Records to use Block Start

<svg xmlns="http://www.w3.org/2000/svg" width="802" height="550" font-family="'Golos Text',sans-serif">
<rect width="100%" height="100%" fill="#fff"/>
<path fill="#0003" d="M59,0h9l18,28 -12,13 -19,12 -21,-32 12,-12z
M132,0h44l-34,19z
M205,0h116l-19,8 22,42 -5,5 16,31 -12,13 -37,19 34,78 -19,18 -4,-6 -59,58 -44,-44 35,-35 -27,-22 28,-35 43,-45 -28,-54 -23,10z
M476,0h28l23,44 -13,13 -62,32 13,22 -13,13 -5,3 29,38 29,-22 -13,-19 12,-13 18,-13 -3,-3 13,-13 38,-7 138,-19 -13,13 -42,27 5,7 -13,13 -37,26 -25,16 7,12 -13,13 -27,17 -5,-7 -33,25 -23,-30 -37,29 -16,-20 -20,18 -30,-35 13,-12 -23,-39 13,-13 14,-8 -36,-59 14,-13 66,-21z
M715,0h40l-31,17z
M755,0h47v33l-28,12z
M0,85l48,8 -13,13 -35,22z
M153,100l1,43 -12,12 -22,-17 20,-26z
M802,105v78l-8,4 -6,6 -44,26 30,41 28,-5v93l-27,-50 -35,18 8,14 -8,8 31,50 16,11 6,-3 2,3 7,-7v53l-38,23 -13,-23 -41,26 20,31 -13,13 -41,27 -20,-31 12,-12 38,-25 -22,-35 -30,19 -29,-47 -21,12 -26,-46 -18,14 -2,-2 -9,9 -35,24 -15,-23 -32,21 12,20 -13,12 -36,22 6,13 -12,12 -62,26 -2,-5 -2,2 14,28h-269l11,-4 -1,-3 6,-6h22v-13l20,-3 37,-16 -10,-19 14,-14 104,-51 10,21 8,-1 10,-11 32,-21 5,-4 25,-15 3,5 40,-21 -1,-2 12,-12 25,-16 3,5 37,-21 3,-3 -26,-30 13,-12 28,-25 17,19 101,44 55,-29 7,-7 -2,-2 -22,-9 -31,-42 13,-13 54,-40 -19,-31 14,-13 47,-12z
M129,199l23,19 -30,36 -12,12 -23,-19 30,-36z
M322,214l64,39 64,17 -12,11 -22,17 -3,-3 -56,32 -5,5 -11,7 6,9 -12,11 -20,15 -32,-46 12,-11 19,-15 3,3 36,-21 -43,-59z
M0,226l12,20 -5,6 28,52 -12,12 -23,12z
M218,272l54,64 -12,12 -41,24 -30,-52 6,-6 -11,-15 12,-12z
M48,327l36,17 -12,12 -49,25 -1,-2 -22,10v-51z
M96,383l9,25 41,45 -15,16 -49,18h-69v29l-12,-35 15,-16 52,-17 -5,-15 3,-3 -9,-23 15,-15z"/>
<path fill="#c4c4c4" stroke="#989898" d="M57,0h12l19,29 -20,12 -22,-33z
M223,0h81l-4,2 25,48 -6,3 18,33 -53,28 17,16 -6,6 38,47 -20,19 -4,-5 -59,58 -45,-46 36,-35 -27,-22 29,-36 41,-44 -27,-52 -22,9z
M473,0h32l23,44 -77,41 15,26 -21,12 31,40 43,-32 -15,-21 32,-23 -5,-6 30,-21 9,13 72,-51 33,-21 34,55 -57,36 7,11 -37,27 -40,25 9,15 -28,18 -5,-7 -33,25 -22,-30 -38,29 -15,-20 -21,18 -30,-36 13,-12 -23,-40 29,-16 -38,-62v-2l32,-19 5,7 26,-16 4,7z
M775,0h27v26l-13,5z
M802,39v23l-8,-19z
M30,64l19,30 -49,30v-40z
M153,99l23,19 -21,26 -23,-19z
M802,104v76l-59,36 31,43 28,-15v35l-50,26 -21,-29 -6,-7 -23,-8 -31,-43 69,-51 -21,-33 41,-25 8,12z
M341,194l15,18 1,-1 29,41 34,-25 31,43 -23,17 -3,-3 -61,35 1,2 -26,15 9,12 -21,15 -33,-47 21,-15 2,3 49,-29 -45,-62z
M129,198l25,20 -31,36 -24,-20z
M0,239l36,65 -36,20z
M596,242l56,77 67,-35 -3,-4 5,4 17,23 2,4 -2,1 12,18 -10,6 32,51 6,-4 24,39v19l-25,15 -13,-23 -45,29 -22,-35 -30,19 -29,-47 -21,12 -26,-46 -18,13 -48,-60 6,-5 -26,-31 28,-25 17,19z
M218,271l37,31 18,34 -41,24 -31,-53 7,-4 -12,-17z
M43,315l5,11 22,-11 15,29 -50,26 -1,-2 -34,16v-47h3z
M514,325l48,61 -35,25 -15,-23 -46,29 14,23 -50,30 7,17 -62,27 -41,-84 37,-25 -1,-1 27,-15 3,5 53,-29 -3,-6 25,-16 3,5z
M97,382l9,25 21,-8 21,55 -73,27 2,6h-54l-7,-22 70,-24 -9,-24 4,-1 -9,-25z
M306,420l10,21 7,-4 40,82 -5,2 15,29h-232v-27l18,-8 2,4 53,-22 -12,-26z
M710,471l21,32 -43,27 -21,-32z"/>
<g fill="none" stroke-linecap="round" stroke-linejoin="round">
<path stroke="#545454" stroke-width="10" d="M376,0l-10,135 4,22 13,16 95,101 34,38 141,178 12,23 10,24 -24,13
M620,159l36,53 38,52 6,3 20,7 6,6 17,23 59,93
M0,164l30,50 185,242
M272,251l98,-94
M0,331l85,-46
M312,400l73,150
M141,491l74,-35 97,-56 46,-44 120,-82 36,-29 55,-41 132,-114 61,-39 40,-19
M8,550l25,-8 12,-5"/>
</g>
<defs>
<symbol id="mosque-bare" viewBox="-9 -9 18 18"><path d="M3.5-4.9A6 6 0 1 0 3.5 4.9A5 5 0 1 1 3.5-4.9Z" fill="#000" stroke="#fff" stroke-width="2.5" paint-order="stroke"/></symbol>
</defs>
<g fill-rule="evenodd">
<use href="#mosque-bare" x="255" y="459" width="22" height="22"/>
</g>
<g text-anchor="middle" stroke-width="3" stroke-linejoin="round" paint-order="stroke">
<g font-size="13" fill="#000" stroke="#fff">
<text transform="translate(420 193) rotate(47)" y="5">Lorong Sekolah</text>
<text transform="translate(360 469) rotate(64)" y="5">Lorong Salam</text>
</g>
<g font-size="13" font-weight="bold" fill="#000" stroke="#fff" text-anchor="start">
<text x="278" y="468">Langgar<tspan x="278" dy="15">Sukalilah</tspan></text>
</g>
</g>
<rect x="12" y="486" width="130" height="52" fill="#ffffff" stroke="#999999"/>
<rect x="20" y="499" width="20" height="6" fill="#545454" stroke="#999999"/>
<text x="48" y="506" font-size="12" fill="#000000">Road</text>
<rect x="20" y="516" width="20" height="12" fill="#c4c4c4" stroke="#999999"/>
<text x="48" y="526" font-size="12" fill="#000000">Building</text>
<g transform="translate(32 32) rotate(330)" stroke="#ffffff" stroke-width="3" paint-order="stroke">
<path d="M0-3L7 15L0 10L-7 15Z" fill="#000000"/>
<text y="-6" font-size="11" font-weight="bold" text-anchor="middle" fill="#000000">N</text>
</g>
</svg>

Records to use Block End

Exercise aim
Every record in the material above should be set down exactly.

Solution to this problem
<svg xmlns="http://www.w3.org/2000/svg" width="802" height="550" font-family="'Golos Text',sans-serif">
<rect width="100%" height="100%" fill="#fff"/>
<path fill="#0003" d="M59,0h9l18,28 -12,13 -19,12 -21,-32 12,-12z
M132,0h44l-34,19z
M205,0h116l-19,8 22,42 -5,5 16,31 -12,13 -37,19 34,78 -19,18 -4,-6 -59,58 -44,-44 35,-35 -27,-22 28,-35 43,-45 -28,-54 -23,10z
M476,0h28l23,44 -13,13 -62,32 13,22 -13,13 -5,3 29,38 29,-22 -13,-19 12,-13 18,-13 -3,-3 13,-13 38,-7 138,-19 -13,13 -42,27 5,7 -13,13 -37,26 -25,16 7,12 -13,13 -27,17 -5,-7 -33,25 -23,-30 -37,29 -16,-20 -20,18 -30,-35 13,-12 -23,-39 13,-13 14,-8 -36,-59 14,-13 66,-21z
M715,0h40l-31,17z
M755,0h47v33l-28,12z
M0,85l48,8 -13,13 -35,22z
M153,100l1,43 -12,12 -22,-17 20,-26z
M802,105v78l-8,4 -6,6 -44,26 30,41 28,-5v93l-27,-50 -35,18 8,14 -8,8 31,50 16,11 6,-3 2,3 7,-7v53l-38,23 -13,-23 -41,26 20,31 -13,13 -41,27 -20,-31 12,-12 38,-25 -22,-35 -30,19 -29,-47 -21,12 -26,-46 -18,14 -2,-2 -9,9 -35,24 -15,-23 -32,21 12,20 -13,12 -36,22 6,13 -12,12 -62,26 -2,-5 -2,2 14,28h-269l11,-4 -1,-3 6,-6h22v-13l20,-3 37,-16 -10,-19 14,-14 104,-51 10,21 8,-1 10,-11 32,-21 5,-4 25,-15 3,5 40,-21 -1,-2 12,-12 25,-16 3,5 37,-21 3,-3 -26,-30 13,-12 28,-25 17,19 101,44 55,-29 7,-7 -2,-2 -22,-9 -31,-42 13,-13 54,-40 -19,-31 14,-13 47,-12z
M129,199l23,19 -30,36 -12,12 -23,-19 30,-36z
M322,214l64,39 64,17 -12,11 -22,17 -3,-3 -56,32 -5,5 -11,7 6,9 -12,11 -20,15 -32,-46 12,-11 19,-15 3,3 36,-21 -43,-59z
M0,226l12,20 -5,6 28,52 -12,12 -23,12z
M218,272l54,64 -12,12 -41,24 -30,-52 6,-6 -11,-15 12,-12z
M48,327l36,17 -12,12 -49,25 -1,-2 -22,10v-51z
M96,383l9,25 41,45 -15,16 -49,18h-69v29l-12,-35 15,-16 52,-17 -5,-15 3,-3 -9,-23 15,-15z"/>
<path fill="#c4c4c4" stroke="#989898" d="M57,0h12l19,29 -20,12 -22,-33z
M223,0h81l-4,2 25,48 -6,3 18,33 -53,28 17,16 -6,6 38,47 -20,19 -4,-5 -59,58 -45,-46 36,-35 -27,-22 29,-36 41,-44 -27,-52 -22,9z
M473,0h32l23,44 -77,41 15,26 -21,12 31,40 43,-32 -15,-21 32,-23 -5,-6 30,-21 9,13 72,-51 33,-21 34,55 -57,36 7,11 -37,27 -40,25 9,15 -28,18 -5,-7 -33,25 -22,-30 -38,29 -15,-20 -21,18 -30,-36 13,-12 -23,-40 29,-16 -38,-62v-2l32,-19 5,7 26,-16 4,7z
M775,0h27v26l-13,5z
M802,39v23l-8,-19z
M30,64l19,30 -49,30v-40z
M153,99l23,19 -21,26 -23,-19z
M802,104v76l-59,36 31,43 28,-15v35l-50,26 -21,-29 -6,-7 -23,-8 -31,-43 69,-51 -21,-33 41,-25 8,12z
M341,194l15,18 1,-1 29,41 34,-25 31,43 -23,17 -3,-3 -61,35 1,2 -26,15 9,12 -21,15 -33,-47 21,-15 2,3 49,-29 -45,-62z
M129,198l25,20 -31,36 -24,-20z
M0,239l36,65 -36,20z
M596,242l56,77 67,-35 -3,-4 5,4 17,23 2,4 -2,1 12,18 -10,6 32,51 6,-4 24,39v19l-25,15 -13,-23 -45,29 -22,-35 -30,19 -29,-47 -21,12 -26,-46 -18,13 -48,-60 6,-5 -26,-31 28,-25 17,19z
M218,271l37,31 18,34 -41,24 -31,-53 7,-4 -12,-17z
M43,315l5,11 22,-11 15,29 -50,26 -1,-2 -34,16v-47h3z
M514,325l48,61 -35,25 -15,-23 -46,29 14,23 -50,30 7,17 -62,27 -41,-84 37,-25 -1,-1 27,-15 3,5 53,-29 -3,-6 25,-16 3,5z
M97,382l9,25 21,-8 21,55 -73,27 2,6h-54l-7,-22 70,-24 -9,-24 4,-1 -9,-25z
M306,420l10,21 7,-4 40,82 -5,2 15,29h-232v-27l18,-8 2,4 53,-22 -12,-26z
M710,471l21,32 -43,27 -21,-32z"/>
<g fill="none" stroke-linecap="round" stroke-linejoin="round">
<path stroke="#545454" stroke-width="10" d="M376,0l-10,135 4,22 13,16 95,101 34,38 141,178 12,23 10,24 -24,13
M620,159l36,53 38,52 6,3 20,7 6,6 17,23 59,93
M0,164l30,50 185,242
M272,251l98,-94
M0,331l85,-46
M312,400l73,150
M141,491l74,-35 97,-56 46,-44 120,-82 36,-29 55,-41 132,-114 61,-39 40,-19
M8,550l25,-8 12,-5"/>
</g>
<defs>
<symbol id="mosque-bare" viewBox="-9 -9 18 18"><path d="M3.5-4.9A6 6 0 1 0 3.5 4.9A5 5 0 1 1 3.5-4.9Z" fill="#000" stroke="#fff" stroke-width="2.5" paint-order="stroke"/></symbol>
</defs>
<g fill-rule="evenodd">
<use href="#mosque-bare" x="255" y="459" width="22" height="22"/>
</g>
<g text-anchor="middle" stroke-width="3" stroke-linejoin="round" paint-order="stroke">
<g font-size="13" fill="#000" stroke="#fff">
<text transform="translate(420 193) rotate(47)" y="5">Lorong Sekolah</text>
<text transform="translate(360 469) rotate(64)" y="5">Lorong Salam</text>
</g>
<g font-size="13" font-weight="bold" fill="#000" stroke="#fff" text-anchor="start">
<text x="278" y="468">Langgar<tspan x="278" dy="15">Sukalilah</tspan></text>
</g>
</g>
<rect x="12" y="486" width="130" height="52" fill="#ffffff" stroke="#999999"/>
<rect x="20" y="499" width="20" height="6" fill="#545454" stroke="#999999"/>
<text x="48" y="506" font-size="12" fill="#000000">Road</text>
<rect x="20" y="516" width="20" height="12" fill="#c4c4c4" stroke="#999999"/>
<text x="48" y="526" font-size="12" fill="#000000">Building</text>
<g transform="translate(32 32) rotate(330)" stroke="#ffffff" stroke-width="3" paint-order="stroke">
<path d="M0-3L7 15L0 10L-7 15Z" fill="#000000"/>
<text y="-6" font-size="11" font-weight="bold" text-anchor="middle" fill="#000000">N</text>
</g>
</svg>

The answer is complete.